* **JOB ITEM**
Convert the lines from the start of the items through the line containing "También te puede gustar" into a Markdown table with the columns Row and Text, skipping blank lines. Leave the pictures out.

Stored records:
== == ==

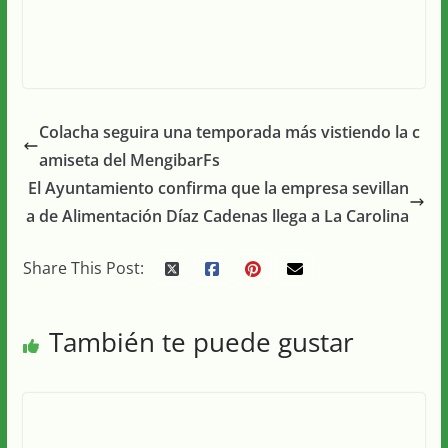
Colacha seguira una temporada más vistiendo la c
amiseta del MengibarFs
El Ayuntamiento confirma que la empresa sevillan
a de Alimentación Díaz Cadenas llega a La Carolina
Share This Post:
También te puede gustar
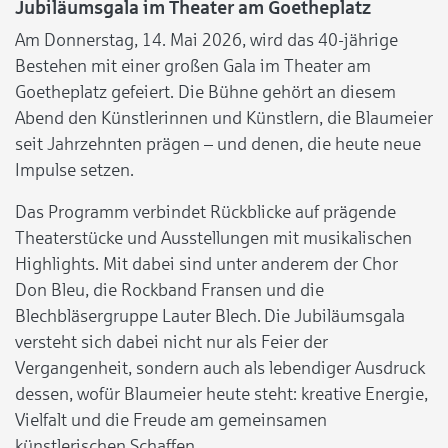
Jubiläumsgala im Theater am Goetheplatz
Am Donnerstag, 14. Mai 2026, wird das 40-jährige
Bestehen mit einer großen Gala im Theater am
Goetheplatz gefeiert. Die Bühne gehört an diesem
Abend den Künstlerinnen und Künstlern, die Blaumeier
seit Jahrzehnten prägen – und denen, die heute neue
Impulse setzen.
Das Programm verbindet Rückblicke auf prägende
Theaterstücke und Ausstellungen mit musikalischen
Highlights. Mit dabei sind unter anderem der Chor
Don Bleu, die Rockband Fransen und die
Blechbläsergruppe Lauter Blech. Die Jubiläumsgala
versteht sich dabei nicht nur als Feier der
Vergangenheit, sondern auch als lebendiger Ausdruck
dessen, wofür Blaumeier heute steht: kreative Energie,
Vielfalt und die Freude am gemeinsamen
künstlerischen Schaffen.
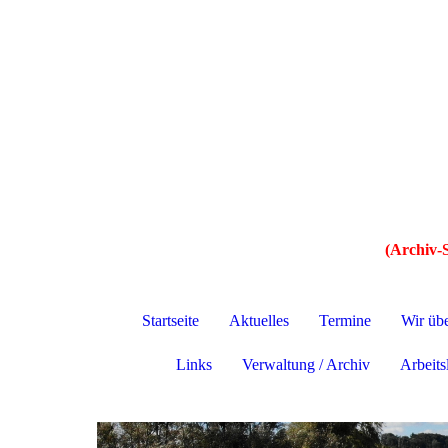
(Archiv-S
Startseite
Aktuelles
Termine
Wir üb
Links
Verwaltung / Archiv
Arbeitsl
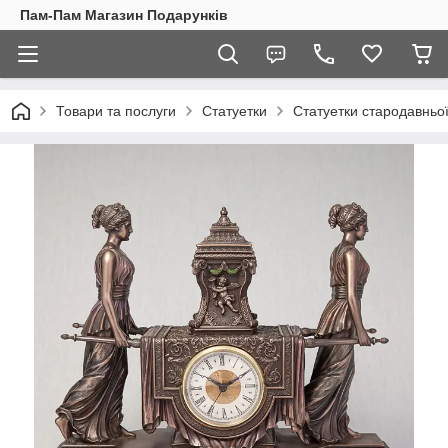
Пам-Пам Магазин Подарунків
Товари та послуги
Статуетки
Статуетки стародавньої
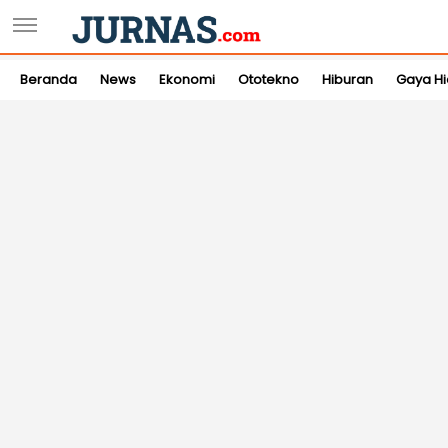
Beranda
News
Ekonomi
Ototekno
Hiburan
Gaya H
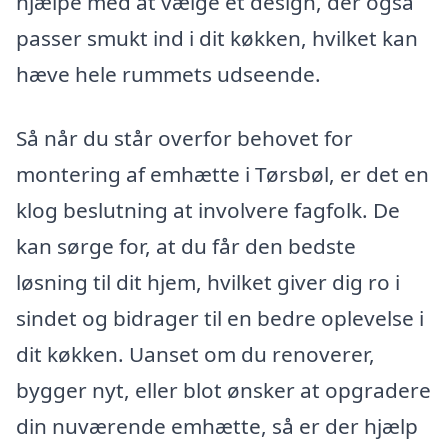
hjælpe med at vælge et design, der også
passer smukt ind i dit køkken, hvilket kan
hæve hele rummets udseende.
Så når du står overfor behovet for
montering af emhætte i Tørsbøl, er det en
klog beslutning at involvere fagfolk. De
kan sørge for, at du får den bedste
løsning til dit hjem, hvilket giver dig ro i
sindet og bidrager til en bedre oplevelse i
dit køkken. Uanset om du renoverer,
bygger nyt, eller blot ønsker at opgradere
din nuværende emhætte, så er der hjælp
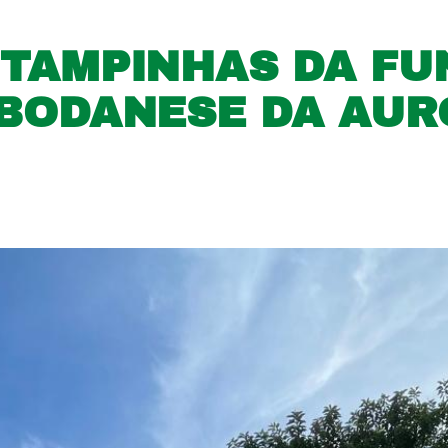
 TAMPINHAS DA F
 BODANESE DA AU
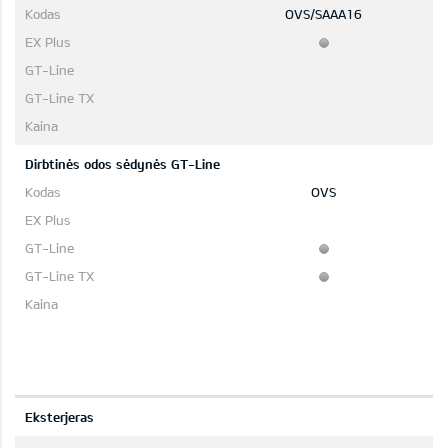
OVS/SAAA16
Dirbtinės odos sėdynės GT-Line
OVS
Eksterjeras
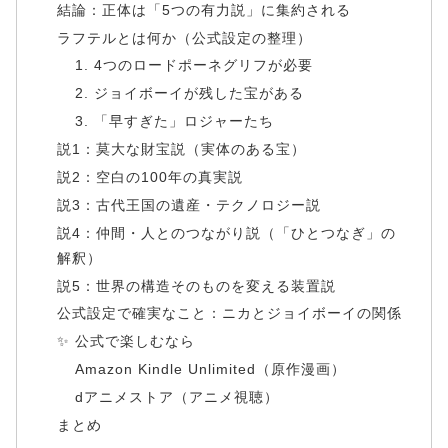
結論：正体は「5つの有力説」に集約される
ラフテルとは何か（公式設定の整理）
1. 4つのロードポーネグリフが必要
2. ジョイボーイが残した宝がある
3. 「早すぎた」ロジャーたち
説1：莫大な財宝説（実体のある宝）
説2：空白の100年の真実説
説3：古代王国の遺産・テクノロジー説
説4：仲間・人とのつながり説（「ひとつなぎ」の
解釈）
説5：世界の構造そのものを変える装置説
公式設定で確実なこと：ニカとジョイボーイの関係
✨ 公式で楽しむなら
Amazon Kindle Unlimited（原作漫画）
dアニメストア（アニメ視聴）
まとめ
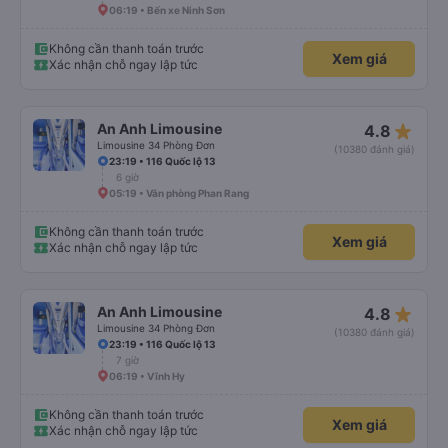
06:19 • Bến xe Ninh Sơn
Không cần thanh toán trước
Xem giá
Xác nhận chỗ ngay lập tức
star_rate
An Anh Limousine
4.8
Limousine 34 Phòng Đơn
(10380 đánh giá)
23:19 • 116 Quốc lộ 13
6 giờ
05:19 • Văn phòng Phan Rang
Không cần thanh toán trước
Xem giá
Xác nhận chỗ ngay lập tức
star_rate
An Anh Limousine
4.8
Limousine 34 Phòng Đơn
(10380 đánh giá)
23:19 • 116 Quốc lộ 13
7 giờ
06:19 • Vĩnh Hy
Không cần thanh toán trước
Xem giá
Xác nhận chỗ ngay lập tức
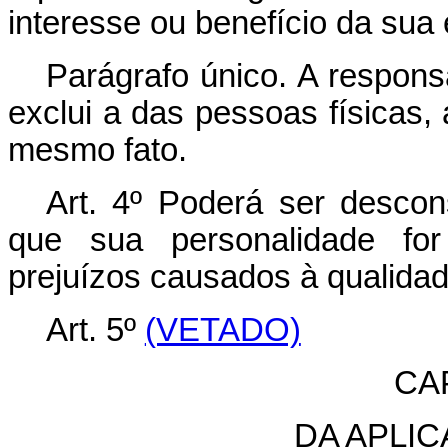
interesse ou benefício da sua 
Parágrafo único. A respons
exclui a das pessoas físicas, 
mesmo fato.
Art. 4º Poderá ser descon
que sua personalidade for
prejuízos causados à qualida
Art. 5º
(VETADO)
CAP
DA APLI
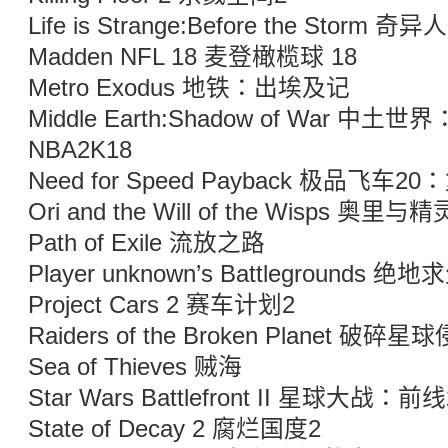
Life is Strange:Before the Stor
Madden NFL 18 麦登橄榄球 18
Metro Exodus 地铁：出埃及记
Middle Earth:Shadow of War 中
NBA2K18
Need for Speed Payback 极品飞车2
Ori and the Will of the Wisps 奥里
Path of Exile 流放之路
Player unknown’s Battlegrounds
Project Cars 2 赛车计划2
Raiders of the Broken Planet 破碎
Sea of Thieves 贼海
Star Wars Battlefront II 星球大战：前线
State of Decay 2 腐烂国度2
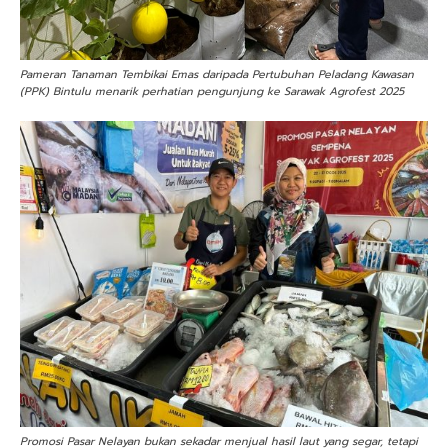
Pameran Tanaman Tembikai Emas daripada Pertubuhan Peladang Kawasan
(PPK) Bintulu menarik perhatian pengunjung ke Sarawak Agrofest 2025
Promosi Pasar Nelayan bukan sekadar menjual hasil laut yang segar, tetapi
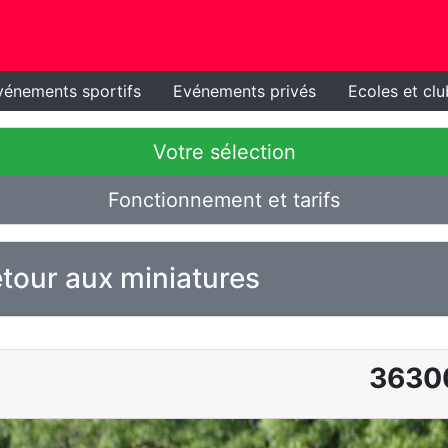
vénements sportifs
Evénements privés
Ecoles et clu
Votre sélection
Fonctionnement et tarifs
tour aux miniatures
3630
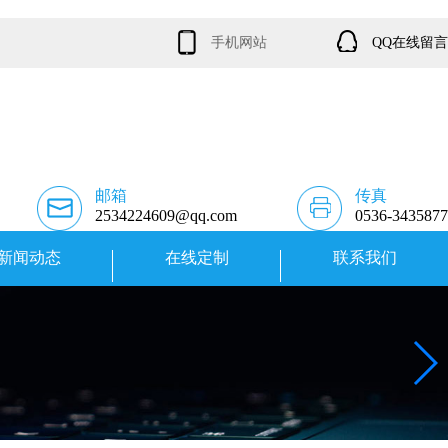
手机网站
QQ在线留言
邮箱
传真
2534224609@qq.com
0536-3435877
新闻动态
在线定制
联系我们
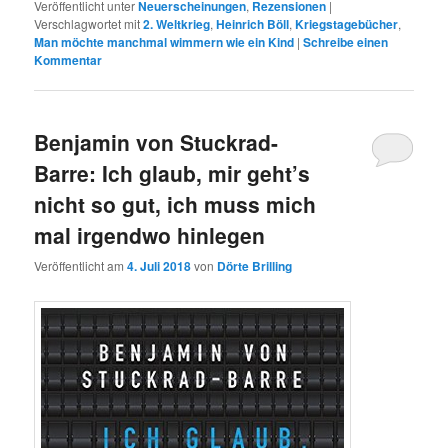
Veröffentlicht unter
Neuerscheinungen
,
Rezensionen
|
Verschlagwortet mit
2. Weltkrieg
,
Heinrich Böll
,
Kriegstagebücher
,
Man möchte manchmal wimmern wie ein Kind
|
Schreibe einen
Kommentar
Benjamin von Stuckrad-
Barre: Ich glaub, mir geht’s
nicht so gut, ich muss mich
mal irgendwo hinlegen
Veröffentlicht am
4. Juli 2018
von
Dörte Brilling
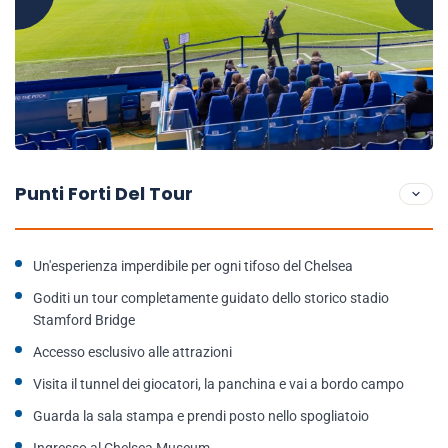
Punti Forti Del Tour
Un'esperienza imperdibile per ogni tifoso del Chelsea
Goditi un tour completamente guidato dello storico stadio
Stamford Bridge
Accesso esclusivo alle attrazioni
Visita il tunnel dei giocatori, la panchina e vai a bordo campo
Guarda la sala stampa e prendi posto nello spogliatoio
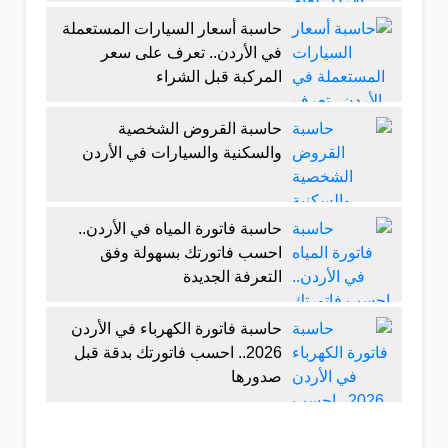
حاسبة أسعار السيارات المستعملة
في الأردن.. تعرف على سعر
المركبة قبل الشراء
حاسبة القروض الشخصية
والسكنية والسيارات في الأردن
حاسبة فاتورة المياه في الأردن..
احسب فاتورتك بسهولة وفق
التعرفة الجديدة
حاسبة فاتورة الكهرباء في الأردن
2026.. احسب فاتورتك بدقة قبل
صدورها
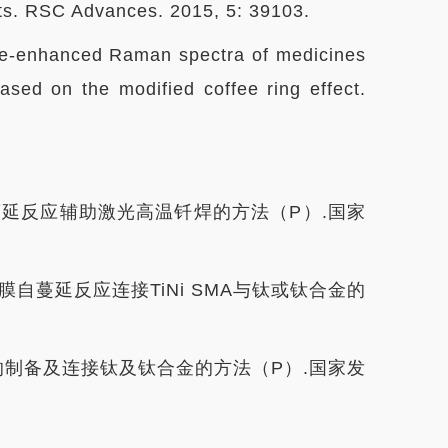
ects. RSC Advances. 2015, 5: 39103.
ce-enhanced Raman spectra of medicines
based on the modified coffee ring effect.
延反应辅助激光高温钎焊的方法（P）.国家
自蔓延反应连接TiNi SMA与钛或钛合金的
的制备及连接钛及钛合金的方法（P）.国家发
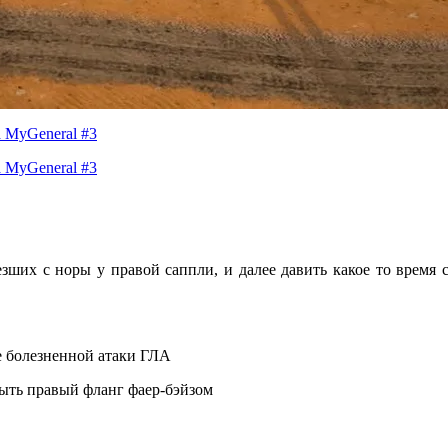
ших с норы у правой саппли, и далее давить какое то время 
ее болезненной атаки ГЛА
рыть правый фланг фаер-бэйзом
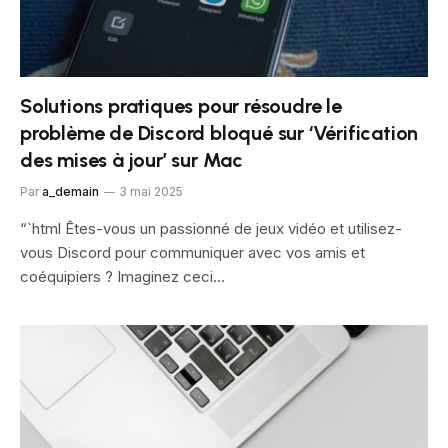
Solutions pratiques pour résoudre le
problème de Discord bloqué sur ‘Vérification
des mises à jour’ sur Mac
Par
a_demain
3 mai 2025
“`html Êtes-vous un passionné de jeux vidéo et utilisez-
vous Discord pour communiquer avec vos amis et
coéquipiers ? Imaginez ceci…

== == ==

* **OUTPUT**
| Row | Text |
|---|---|
| 1 | Colacha seguira una temporada más vistiendo la c |
| 2 | amiseta del MengibarFs |
| 3 | El Ayuntamiento confirma que la empresa sevillan |
| 4 | a de Alimentación Díaz Cadenas llega a La Carolina |
| 5 | Share This Post: |
| 6 | También te puede gustar |